さらに言えば、大きな獣が小さな獣を意図せず踏み潰してしまうような事故はおきているだろう。肉食獣の子供が悪意なくじゃれついただけで草食獣を殺してしまうようなことも起き得るだろう。そんなことがあれば、「互いに別の社会で生きよう」という発想にかなりの正当性があるように見えるはずだ。動物ごとにバラバラの国にするべき理由が、毎日たくさん幾らでも生まれていなければおかしい社会になっている。
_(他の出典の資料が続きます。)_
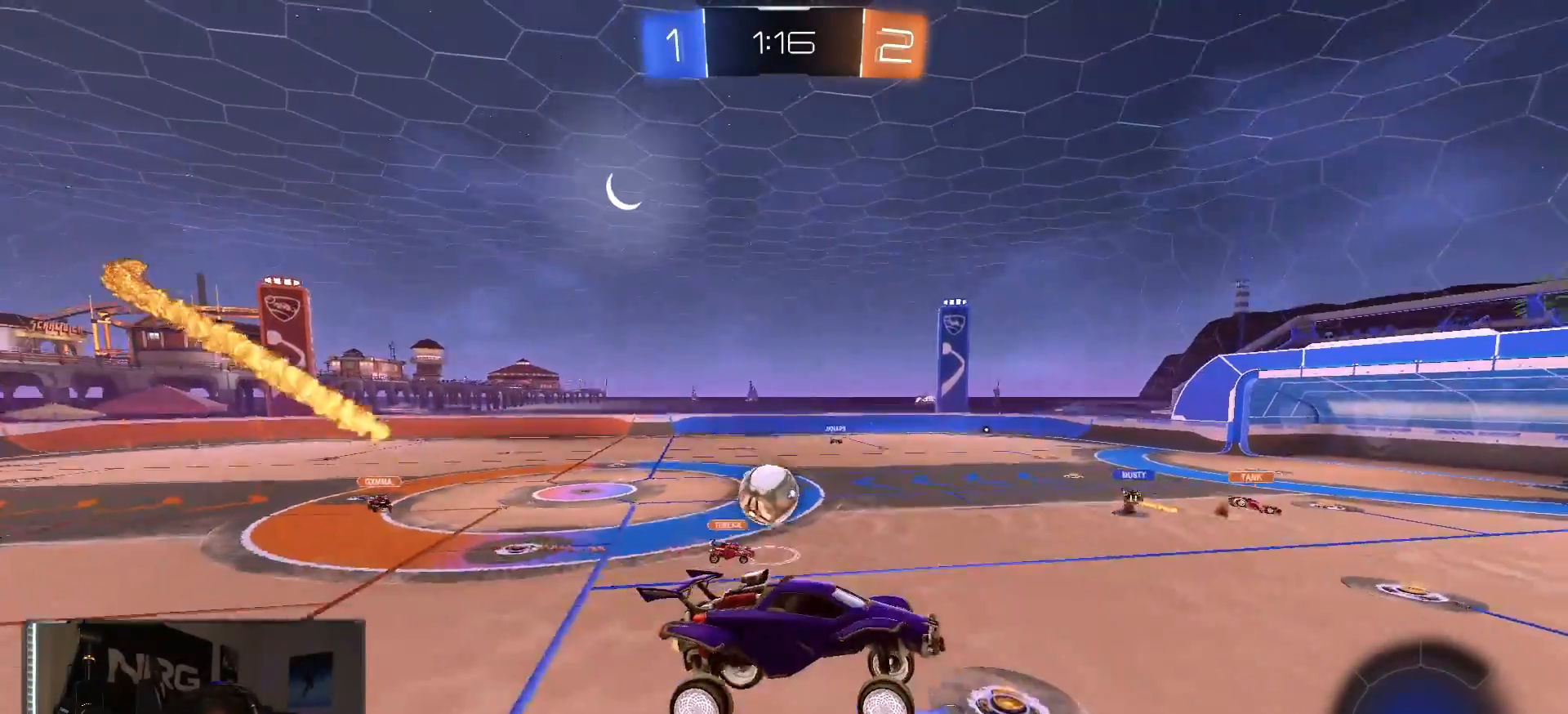
{"buttons": ["R1", "R2"], "left_stick": "center", "right_stick": "center", "events": [[133, "R1", "down"]]}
しかし、それでも動物たちは一つの国を作らねばならない。主人公が警察官をやるのは「正しい」し、仔狐に向かって「ゾウになれるよ」と励ますのも「正しい」ことなのだ。そして「矛盾を抱えた社会をより良くする正しさ」に皆が挑み続けて、一つの国にとどまらなければならない。なぜかって? そりゃあ、あれは2010年代のアメリカ合衆国だからさ! 果てさて「民族自決」が盛り上がった時代にはこの世界は成立するのだろうか、みたいな疑問はどうしても出てしまう。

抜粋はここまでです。